[Items from a dataset]
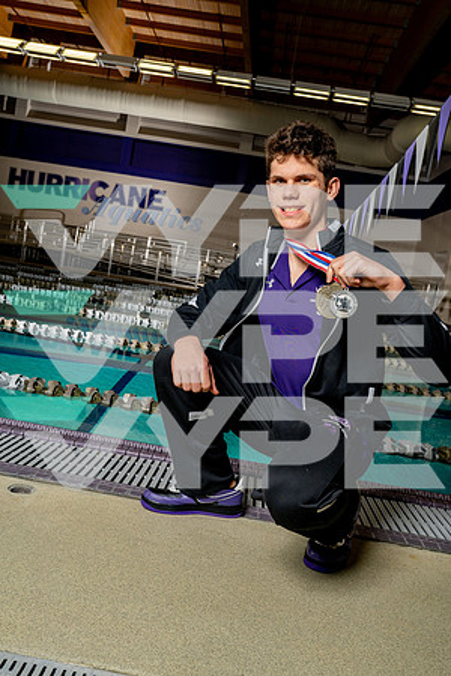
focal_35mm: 33
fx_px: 620
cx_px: 226
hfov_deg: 40.0
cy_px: 338
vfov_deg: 57.2
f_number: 8
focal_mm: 33
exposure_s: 1/250
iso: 400
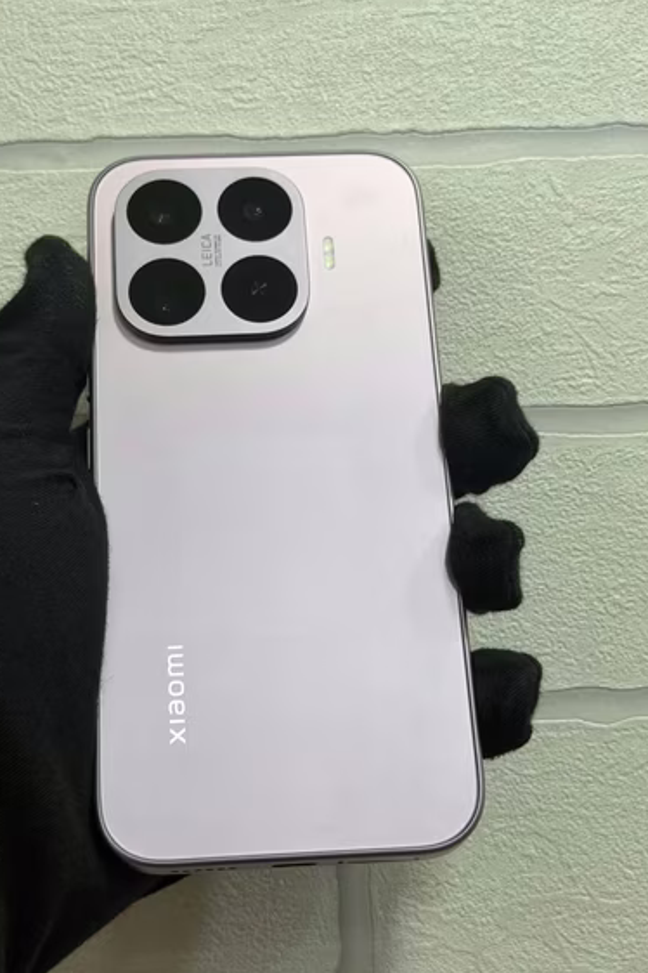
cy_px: 475
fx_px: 1539
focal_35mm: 57
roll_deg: +1.8
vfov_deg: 35.1
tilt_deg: +4.2
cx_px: 281
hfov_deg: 23.8
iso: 50
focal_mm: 6.76
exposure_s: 1/100
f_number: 1.78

What you should do - Please quote exactly the lines from the one containing "tilt_deg: +4.2" through the last line of the records above, both included, and nothing else.

Answer box -
tilt_deg: +4.2
cx_px: 281
hfov_deg: 23.8
iso: 50
focal_mm: 6.76
exposure_s: 1/100
f_number: 1.78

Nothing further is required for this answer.